• [Prompt]: As you print the data below, keep every line exactly as it is and leave the images behind.

--------------------

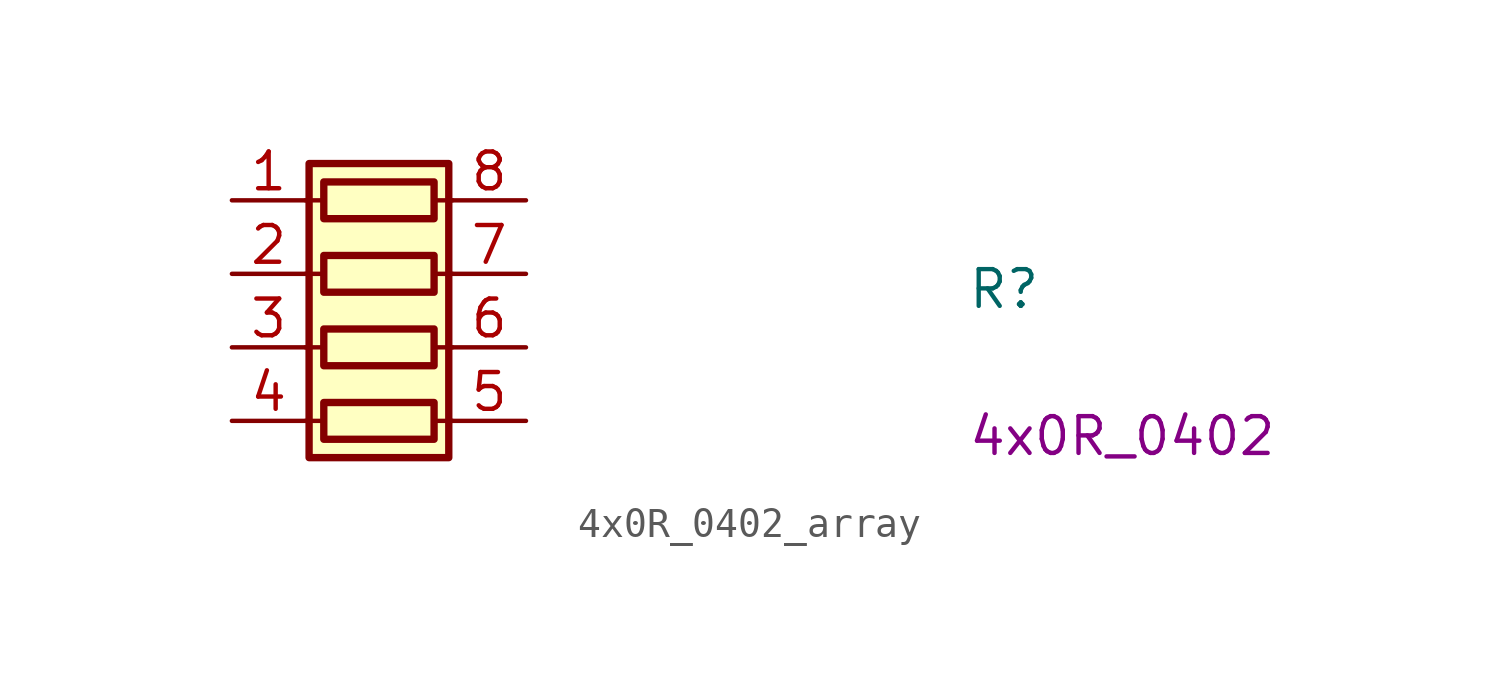
<source format=kicad_sym>
(kicad_symbol_lib
  (version 20211014)
  (generator kicad_symbol_editor)
  (symbol "4x0R_0402_array"
    (pin_names hide)
    (property "Reference" "R"
      (at 25.4 -3.81 0)
      (effects (font (size 1.27 1.27) (thickness 0.15)) (justify left bottom)))
    (property "Val" "4x0R_0402"
      (at 25.4 -8.89 0)
      (effects (font (size 1.27 1.27)) (justify left bottom)))
    (symbol "4x0R_0402_array_0_1"
      (polyline (pts (xy 2.54 -7.62) (xy 3.175 -7.62)) (stroke (width 0) (type default) (color 0 0 0 0)) (fill (type none)))
      (polyline (pts (xy 2.54 -5.08) (xy 3.175 -5.08)) (stroke (width 0) (type default) (color 0 0 0 0)) (fill (type none)))
      (polyline (pts (xy 2.54 -2.54) (xy 3.175 -2.54)) (stroke (width 0) (type default) (color 0 0 0 0)) (fill (type none)))
      (polyline (pts (xy 2.54 0) (xy 3.175 0)) (stroke (width 0) (type default) (color 0 0 0 0)) (fill (type none)))
      (polyline (pts (xy 6.985 -7.62) (xy 7.62 -7.62)) (stroke (width 0) (type default) (color 0 0 0 0)) (fill (type none)))
      (polyline (pts (xy 6.985 -5.08) (xy 7.62 -5.08)) (stroke (width 0) (type default) (color 0 0 0 0)) (fill (type none)))
      (polyline (pts (xy 6.985 -2.54) (xy 7.62 -2.54)) (stroke (width 0) (type default) (color 0 0 0 0)) (fill (type none)))
      (polyline (pts (xy 6.985 0) (xy 7.62 0)) (stroke (width 0) (type default) (color 0 0 0 0)) (fill (type none)))
      (rectangle (start 2.667 1.27) (end 7.493 -8.89) (stroke (width 0.254) (type default) (color 0 0 0 0)) (fill (type background)))
      (rectangle (start 6.985 -6.985) (end 3.175 -8.255) (stroke (width 0.254) (type default) (color 0 0 0 0)) (fill (type none)))
      (rectangle (start 6.985 -4.445) (end 3.175 -5.715) (stroke (width 0.254) (type default) (color 0 0 0 0)) (fill (type none)))
      (rectangle (start 6.985 -1.905) (end 3.175 -3.175) (stroke (width 0.254) (type default) (color 0 0 0 0)) (fill (type none)))
      (rectangle (start 6.985 0.635) (end 3.175 -0.635) (stroke (width 0.254) (type default) (color 0 0 0 0)) (fill (type none))))
    (symbol "4x0R_0402_array_1_1"
      (pin passive line (at 0 0 0) (length 2.54) (name "R1.1" (effects (font (size 1.27 1.27)))) (number "1" (effects (font (size 1.27 1.27)))))
      (pin passive line (at 0 -2.54 0) (length 2.54) (name "R2.1" (effects (font (size 1.27 1.27)))) (number "2" (effects (font (size 1.27 1.27)))))
      (pin passive line (at 0 -5.08 0) (length 2.54) (name "R3.1" (effects (font (size 1.27 1.27)))) (number "3" (effects (font (size 1.27 1.27)))))
      (pin passive line (at 0 -7.62 0) (length 2.54) (name "R4.1" (effects (font (size 1.27 1.27)))) (number "4" (effects (font (size 1.27 1.27)))))
      (pin passive line (at 10.16 -7.62 180) (length 2.54) (name "R4.2" (effects (font (size 1.27 1.27)))) (number "5" (effects (font (size 1.27 1.27)))))
      (pin passive line (at 10.16 -5.08 180) (length 2.54) (name "R3.2" (effects (font (size 1.27 1.27)))) (number "6" (effects (font (size 1.27 1.27)))))
      (pin passive line (at 10.16 -2.54 180) (length 2.54) (name "R2.2" (effects (font (size 1.27 1.27)))) (number "7" (effects (font (size 1.27 1.27)))))
      (pin passive line (at 10.16 0 180) (length 2.54) (name "R1.2" (effects (font (size 1.27 1.27)))) (number "8" (effects (font (size 1.27 1.27))))))))
</source>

--------------------

• [Solved problem]:
<source format=kicad_sym>
(kicad_symbol_lib
  (version 20211014)
  (generator kicad_symbol_editor)
  (symbol "4x0R_0402_array"
    (pin_names hide)
    (property "Reference" "R"
      (at 25.4 -3.81 0)
      (effects (font (size 1.27 1.27) (thickness 0.15)) (justify left bottom)))
    (property "Val" "4x0R_0402"
      (at 25.4 -8.89 0)
      (effects (font (size 1.27 1.27)) (justify left bottom)))
    (symbol "4x0R_0402_array_0_1"
      (polyline (pts (xy 2.54 -7.62) (xy 3.175 -7.62)) (stroke (width 0) (type default) (color 0 0 0 0)) (fill (type none)))
      (polyline (pts (xy 2.54 -5.08) (xy 3.175 -5.08)) (stroke (width 0) (type default) (color 0 0 0 0)) (fill (type none)))
      (polyline (pts (xy 2.54 -2.54) (xy 3.175 -2.54)) (stroke (width 0) (type default) (color 0 0 0 0)) (fill (type none)))
      (polyline (pts (xy 2.54 0) (xy 3.175 0)) (stroke (width 0) (type default) (color 0 0 0 0)) (fill (type none)))
      (polyline (pts (xy 6.985 -7.62) (xy 7.62 -7.62)) (stroke (width 0) (type default) (color 0 0 0 0)) (fill (type none)))
      (polyline (pts (xy 6.985 -5.08) (xy 7.62 -5.08)) (stroke (width 0) (type default) (color 0 0 0 0)) (fill (type none)))
      (polyline (pts (xy 6.985 -2.54) (xy 7.62 -2.54)) (stroke (width 0) (type default) (color 0 0 0 0)) (fill (type none)))
      (polyline (pts (xy 6.985 0) (xy 7.62 0)) (stroke (width 0) (type default) (color 0 0 0 0)) (fill (type none)))
      (rectangle (start 2.667 1.27) (end 7.493 -8.89) (stroke (width 0.254) (type default) (color 0 0 0 0)) (fill (type background)))
      (rectangle (start 6.985 -6.985) (end 3.175 -8.255) (stroke (width 0.254) (type default) (color 0 0 0 0)) (fill (type none)))
      (rectangle (start 6.985 -4.445) (end 3.175 -5.715) (stroke (width 0.254) (type default) (color 0 0 0 0)) (fill (type none)))
      (rectangle (start 6.985 -1.905) (end 3.175 -3.175) (stroke (width 0.254) (type default) (color 0 0 0 0)) (fill (type none)))
      (rectangle (start 6.985 0.635) (end 3.175 -0.635) (stroke (width 0.254) (type default) (color 0 0 0 0)) (fill (type none))))
    (symbol "4x0R_0402_array_1_1"
      (pin passive line (at 0 0 0) (length 2.54) (name "R1.1" (effects (font (size 1.27 1.27)))) (number "1" (effects (font (size 1.27 1.27)))))
      (pin passive line (at 0 -2.54 0) (length 2.54) (name "R2.1" (effects (font (size 1.27 1.27)))) (number "2" (effects (font (size 1.27 1.27)))))
      (pin passive line (at 0 -5.08 0) (length 2.54) (name "R3.1" (effects (font (size 1.27 1.27)))) (number "3" (effects (font (size 1.27 1.27)))))
      (pin passive line (at 0 -7.62 0) (length 2.54) (name "R4.1" (effects (font (size 1.27 1.27)))) (number "4" (effects (font (size 1.27 1.27)))))
      (pin passive line (at 10.16 -7.62 180) (length 2.54) (name "R4.2" (effects (font (size 1.27 1.27)))) (number "5" (effects (font (size 1.27 1.27)))))
      (pin passive line (at 10.16 -5.08 180) (length 2.54) (name "R3.2" (effects (font (size 1.27 1.27)))) (number "6" (effects (font (size 1.27 1.27)))))
      (pin passive line (at 10.16 -2.54 180) (length 2.54) (name "R2.2" (effects (font (size 1.27 1.27)))) (number "7" (effects (font (size 1.27 1.27)))))
      (pin passive line (at 10.16 0 180) (length 2.54) (name "R1.2" (effects (font (size 1.27 1.27)))) (number "8" (effects (font (size 1.27 1.27))))))))
</source>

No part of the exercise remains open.